The initiative, called The Commons Health Hospital Challenge, is endorsed by the Minnesota chapter of the American Academy of Pediatrics, the St. Louis County Public Health and Human Services Department and the Lake Superior Medical Society. Forty individuals are listed on the steering committee, including many medical doctors.
It asks Minnesota hospitals to do three things:
Minnesota hospitals are lagging in all three areas, Harvie said. He cited various hospitals across the nation that have reached some or all of the guidelines. For example, he said, the Cleveland Clinics eliminated the sale of sugar-sweetened beverages in all of its facilities two years ago. Almost 50 percent of the food served at Fletcher Allen Health Care in Vermont is produced locally.
“Hospitals in Minnesota are behind the leaders in the country,” Harvie said. “As a generalization, they are far behind. No one’s done any sugar-sweetened elimination.”
But local hospitals are making strides in at least one of the three areas.
Just last week, St. Luke’s hospital became the first in the state to make the 20-percent-by-2020 commitment toward locally grown food, Harvie said.
It will be no problem, said Mark Branovan, director of hospitality for St. Luke’s.
“If we’re not doing 20 percent right now, we’ve got to be pretty close,” he said.
Essentia Health expects to follow suit soon, said John Vidmar, director of nutrition services.
“It is a reasonable goal,” Vidmar said. “I’ve done some research for hospitals in New Hampshire and Vermont that are at upwards of 40 percent.”
Hospitals such as Fletcher Allen Health Care are a good model for Duluth, Harvie said, because they have “the same climate, the same lousy soil as us.”

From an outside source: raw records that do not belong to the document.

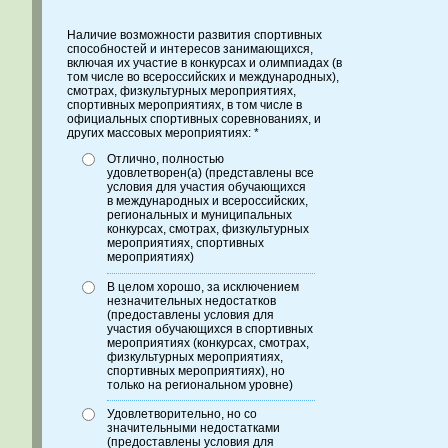
Наличие возможности развития спортивных
способностей и интересов занимающихся,
включая их участие в конкурсах и олимпиадах (в
том числе во всероссийских и международных),
смотрах, физкультурных мероприятиях,
спортивных мероприятиях, в том числе в
официальных спортивных соревнованиях, и
других массовых мероприятиях: *
Отлично, полностью
удовлетворен(а) (представлены все
условия для участия обучающихся
в международных и всероссийских,
региональных и муниципальных
конкурсах, смотрах, физкультурных
мероприятиях, спортивных
мероприятиях)
В целом хорошо, за исключением
незначительных недостатков
(предоставлены условия для
участия обучающихся в спортивных
мероприятиях (конкурсах, смотрах,
физкультурных мероприятиях,
спортивных мероприятиях), но
только на региональном уровне)
Удовлетворительно, но со
значительными недостатками
(предоставлены условия для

Both St. Luke’s and Essentia are part of the Western Lake Superior Food Hub, a project to link area food providers with major consumers. Essentia, for example, is incorporating carrots purchased in Wrenshall in its menus; St. Luke’s purchases bison from a farm in Esko. They are certainly major consumers: St. Luke’s food budget is $1.2 million per year, Branovan said.
The local hospitals aren’t as far along when it comes to beverages. Essentia already has withdrawn vending machines from its pediatric floor, Vidmar said, but the health system hasn’t made a commitment to a next step.
“We are assessing the prospect of reducing or eliminating sugar-sweetened beverages,” he said. “We are doing some research right now.”
St. Luke’s also is considering the matter, Branovan said. “We are looking into the advisability of how we could make this happen.”
Harvie advocates a total ban on sales. He pointed out that 23 percent of Minnesotans are obese or overweight (updated figures are due out today). Sugar-sweetened beverages, he said, “represent the most egregious component to our diet.”
Hospitals can’t solve the problem singlehandedly, Harvie said, but they can help lead the way. “We want to encourage hospitals not to be complicit in distributing poor-nutritional-quality beverages.”
Information wasn’t available from either St. Luke’s or Essentia on breast-feeding policies, but Harvie said he knows of only two Minnesota hospitals that have made the “baby-friendly” commitment: the University of Minnesota Amplatz Children’s Hospital and the Mayo Clinic in Austin. A third, Riverwood Healthcare Center in Aitkin, has signed a letter of intent.
Many hospitals encourage breast-feeding but offer mixed messages, Harvie said.
“It’s not healthy to educate on breast-feeding and then give away formula,” he said.
Numerous studies show breast-feeding has health benefits for both the child and the mother, Harvie said. The American Academy of Pediatrics endorsed the breast-feeding initiative in 2009.